2. Description of the Prior Art
A significant part of modern technology is concerned with apparatus and systems in which radiant energy is in some way altered during transmission through a medium. Communication systems, for example, may make use of a carrier wavelength of radiation energy which is somehow altered in analog or digital manner so as to represent intelligence. An increasing part of technology depends upon computer systems of increasing sophistication which, again, generally depend upon variation of some characteristic of energy-electromagnetic energy--with complex computations being the cumulative result of a multiplicity of such variations, possibly in discrete control elements. Both types of systems have, in the past, depended on relatively low frequency energy, perhaps dc, while later developments make increasing use of higher and higher frequency energy. This trend has gained impetus through the invention and development of the laser oscillator, variations of which may now produce cw or pulsed radiation at wavelengths from the far infrared through the visible spectrum and into the ultraviolet.

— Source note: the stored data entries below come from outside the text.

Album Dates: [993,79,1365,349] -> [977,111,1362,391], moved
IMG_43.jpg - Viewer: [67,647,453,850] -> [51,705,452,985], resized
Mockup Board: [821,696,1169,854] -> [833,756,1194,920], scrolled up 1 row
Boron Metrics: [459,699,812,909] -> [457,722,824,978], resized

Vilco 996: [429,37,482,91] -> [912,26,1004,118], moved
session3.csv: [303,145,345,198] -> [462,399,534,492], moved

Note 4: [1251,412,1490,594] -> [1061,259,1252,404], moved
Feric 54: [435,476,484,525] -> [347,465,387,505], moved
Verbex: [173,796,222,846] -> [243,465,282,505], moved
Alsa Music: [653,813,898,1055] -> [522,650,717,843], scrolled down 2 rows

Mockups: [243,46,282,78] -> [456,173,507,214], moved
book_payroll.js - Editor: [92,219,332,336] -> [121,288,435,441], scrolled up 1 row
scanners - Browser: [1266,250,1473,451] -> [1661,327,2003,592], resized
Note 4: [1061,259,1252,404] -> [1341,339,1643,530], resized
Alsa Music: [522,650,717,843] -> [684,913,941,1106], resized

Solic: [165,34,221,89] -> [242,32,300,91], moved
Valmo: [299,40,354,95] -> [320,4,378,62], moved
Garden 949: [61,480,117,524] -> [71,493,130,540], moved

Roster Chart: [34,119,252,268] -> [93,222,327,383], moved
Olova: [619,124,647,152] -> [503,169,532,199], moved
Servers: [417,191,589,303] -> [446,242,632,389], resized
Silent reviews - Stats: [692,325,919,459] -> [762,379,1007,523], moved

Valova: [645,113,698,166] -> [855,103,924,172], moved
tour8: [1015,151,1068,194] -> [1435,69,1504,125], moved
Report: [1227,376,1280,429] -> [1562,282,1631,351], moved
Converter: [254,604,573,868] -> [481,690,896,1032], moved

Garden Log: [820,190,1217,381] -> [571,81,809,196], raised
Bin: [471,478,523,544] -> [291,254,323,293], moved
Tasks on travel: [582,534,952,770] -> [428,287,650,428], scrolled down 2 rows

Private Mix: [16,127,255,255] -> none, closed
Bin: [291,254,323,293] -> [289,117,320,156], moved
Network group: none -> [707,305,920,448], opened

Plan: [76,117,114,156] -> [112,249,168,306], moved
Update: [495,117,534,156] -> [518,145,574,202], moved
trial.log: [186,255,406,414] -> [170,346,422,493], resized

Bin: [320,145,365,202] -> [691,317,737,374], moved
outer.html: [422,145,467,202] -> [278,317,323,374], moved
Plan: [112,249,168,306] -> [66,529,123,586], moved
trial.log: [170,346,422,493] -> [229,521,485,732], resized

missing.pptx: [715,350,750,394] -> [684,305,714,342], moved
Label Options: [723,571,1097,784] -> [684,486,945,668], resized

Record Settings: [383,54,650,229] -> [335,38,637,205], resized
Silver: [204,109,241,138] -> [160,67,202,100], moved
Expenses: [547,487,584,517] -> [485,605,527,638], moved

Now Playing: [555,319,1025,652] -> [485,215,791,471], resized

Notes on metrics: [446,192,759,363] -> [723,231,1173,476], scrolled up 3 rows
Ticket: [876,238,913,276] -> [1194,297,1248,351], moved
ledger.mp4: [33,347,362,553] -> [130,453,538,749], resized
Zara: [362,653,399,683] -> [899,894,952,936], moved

Many of the now realized implications of the laser oscillator were recognized at its inception. These include increased bandwidth and rapidity of both introduction and extraction of information. Exploitation necessarily suggest a variety of circuit elements--some operating as shutters, some as switches, some as digital modulators, etc. Control elements suggested in response to this recognized need have operated on virtually every physical principle known. These include magnetooptic interactions, such as Faraday rotation and induced birefringence effects; electrooptic effects, including--e.g., Kerr effect or Pockel's effect. Elements may constitute pulse generating means, some internal to the laser, itself, as by Q-switching, mode-locking, cavity dumping; and some external to the laser, for example, by use of saturable absorbers. A variety of devices depend as well upon acoustooptic effects. Dependence upon a variation in index of refraction due to a travelling or stationary elastic wave may, for example, result in physical displacement of energy to fill a number of operational needs.
An observed phenomenon which received considerable scientific acclaim, known as induced transparency, is described in Physical Review Letters, 18, 908 (1967) by S. L. McCall and E. L. Hahn. The effect, experimentally observed as self-induced coherent amplification, may take the form of transmission of a pulse of radiant energy through an excited medium, resulting, first in an initial absorption thereby reducing pulse length, with subsequent stimulation resulting in amplification of the now shortened pulse.